March 15, 2011

Hahaha, They Put 'The Ivy League' In Quotes

Holy Moses, I've been writing this blog post a thousand times in my head since yesterday.

From the NY Daily News comes news that an Over-Upper East Side mother is suing the ["$19,000-a-year"] York Avenue Preschool for "damaging [her] 4-year-old daughter's Ivy League chances" by not prepping her for the ERB, but instead, throwing her in a ball pit all day with a bunch of 2-year-olds. The ERB is the standardized test used for private school admission in New York City:

Imprescia's court papers suggest the school may have damaged Lucia's chances of getting into a top college, citing an article that identifies preschools as the first step to "the Ivy League."

"Lucia Imprescia, for the record, will get into an Ivy League school, York Avenue Preschool notwithstanding," said Paulose, of Koehler & Isaacs.

"The child is very smart and will do well in life."

First of all, "'the Ivy League'"? Does the Daily News' readership really require those quotes? Second, how awesome is that "for the record" the lawyer throws in there? More than paid media endorsements, though, private kindergartens really look out for prospects with feisty, litigious parents. It makes me wonder who their admissions consultant is.

And fourth through tenth, seriously, $19,000 may be a lot of money for pre-school on York Avenue, but it can't be full-day. And if it is, I can't imagine what kind of ERB prep you can honestly expect for such a modest amount. If they're not supplementing with Princeton Preschool Review, I suspect these Imprescias are just trying to blame the school [which apparently cited "construction" for the temporary shared classrooms] for their own bad educational strategies.

My advice would be to teach her field hockey, so at least she'll have an outside chance at Dartmouth, but then to go ahead and try again with a second kid.

Manhattan mom sues $19K/yr. preschool for damaging 4-year-old daughter's Ivy League chances []


Obviously not a legacy.

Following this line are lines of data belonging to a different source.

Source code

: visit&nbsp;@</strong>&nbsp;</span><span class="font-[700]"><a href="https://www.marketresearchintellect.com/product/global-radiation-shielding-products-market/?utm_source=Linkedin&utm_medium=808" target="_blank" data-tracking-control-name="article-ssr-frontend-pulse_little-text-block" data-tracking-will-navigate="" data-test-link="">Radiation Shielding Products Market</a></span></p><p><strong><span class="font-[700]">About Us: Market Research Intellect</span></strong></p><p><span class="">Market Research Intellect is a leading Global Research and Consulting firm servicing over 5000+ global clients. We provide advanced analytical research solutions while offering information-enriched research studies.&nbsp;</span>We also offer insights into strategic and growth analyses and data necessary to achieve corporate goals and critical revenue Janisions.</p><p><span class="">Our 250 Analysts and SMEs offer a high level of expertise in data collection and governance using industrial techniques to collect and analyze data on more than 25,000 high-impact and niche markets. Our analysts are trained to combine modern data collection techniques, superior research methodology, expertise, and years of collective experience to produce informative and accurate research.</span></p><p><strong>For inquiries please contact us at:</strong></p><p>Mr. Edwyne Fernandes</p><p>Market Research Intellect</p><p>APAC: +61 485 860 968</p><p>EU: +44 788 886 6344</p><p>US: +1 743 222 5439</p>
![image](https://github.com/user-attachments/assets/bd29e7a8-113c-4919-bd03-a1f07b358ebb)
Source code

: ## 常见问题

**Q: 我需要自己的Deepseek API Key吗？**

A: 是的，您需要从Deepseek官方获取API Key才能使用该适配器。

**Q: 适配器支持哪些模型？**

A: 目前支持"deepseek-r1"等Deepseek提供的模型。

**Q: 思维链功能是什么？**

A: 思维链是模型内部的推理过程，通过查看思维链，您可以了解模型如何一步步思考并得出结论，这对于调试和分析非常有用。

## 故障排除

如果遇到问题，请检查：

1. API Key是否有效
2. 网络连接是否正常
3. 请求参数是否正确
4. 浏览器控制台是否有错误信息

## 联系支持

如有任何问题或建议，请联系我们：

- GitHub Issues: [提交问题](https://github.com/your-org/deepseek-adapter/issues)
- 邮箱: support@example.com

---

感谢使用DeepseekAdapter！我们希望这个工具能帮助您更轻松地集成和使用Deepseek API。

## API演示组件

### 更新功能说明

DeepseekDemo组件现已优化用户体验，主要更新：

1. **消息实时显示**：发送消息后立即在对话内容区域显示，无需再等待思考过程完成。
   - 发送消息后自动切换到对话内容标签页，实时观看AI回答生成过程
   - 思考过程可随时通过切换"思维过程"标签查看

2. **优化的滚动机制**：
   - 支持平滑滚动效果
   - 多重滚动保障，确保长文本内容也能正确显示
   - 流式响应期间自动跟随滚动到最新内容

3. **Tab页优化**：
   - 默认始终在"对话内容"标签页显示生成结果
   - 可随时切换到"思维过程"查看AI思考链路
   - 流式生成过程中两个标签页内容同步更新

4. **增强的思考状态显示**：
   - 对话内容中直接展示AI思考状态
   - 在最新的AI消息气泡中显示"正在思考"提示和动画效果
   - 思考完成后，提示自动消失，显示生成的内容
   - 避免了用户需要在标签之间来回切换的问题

Sorry, "legacy."

I like the part where everyone is stupid.

See? SUNY students are made, not born.

I serve on the graduate admissions committee at my university, which I'm sure is on the acceptable list for these parents, god help us, and I'll admit that I get an inappropriate thrill when I have the opportunity to reject certain types of applicants.

This year it was someone who wrote on the "disadvantages I have experienced that may affect my application" that he had never suffered any rejection or setbacks, which placed him at a relative disadvantage to, say, a poor immigrant from a refugee camp who moved to the US in high school. And I'm thinking, well, this is good news for both of us! Let me be the first to offer you the rejection you've been missing all these years.

But an essay on not being prepped for private school tests in preschool would top that.

I love the city, but stories of preschools and life in the Manhattan private school subculture make me glad to live in LA. LA has it's own issues, but it doesn't seem quite as bad...


That's a poor lookout for most American kids. You make it sound as if the key to getting into your school is how hard one's life has been.


Lydia, the immigrant reference was the applicant's.

We admit many "American kids" (by which I presume you mean children lucky enough to be born in the US) with interesting backgrounds that involve some degree of privilege, for example, applicants able to play 15 different musical instruments, who clearly have supportive parents with a lot of disposable income. But we try pretty hard not to admit jerks and headcases. And someone who argues that his life of upper middle class ease is a hardship when compared to the life of a poor, non-English speaking immigrant from a refugee camp is, at the very least, a jerk.

@dorothy. I want to agree with you and I know admissions is your business and not mine. But, do college college admissions essays really provide that clear a window into the hearts and souls of applicants? Aren't those essays often heavily edited or written by parents, counselors and consultants? Is there a chance that these weren't the applicant's own words or even sentiments? If memory serves, essays are informed as much by the countless inputs an applicant receives about what colleges are "looking for" as they are by the applicant's true ideas and beliefs.
Reading those words in an essay, I probably would have rejected the kid too. But I wouldn't have had such confidence that I was rejecting a "jerk or headcase." I guess I'll buy into the college essay as a means for screening out jerks and headcases when I see the freshman class that has neither.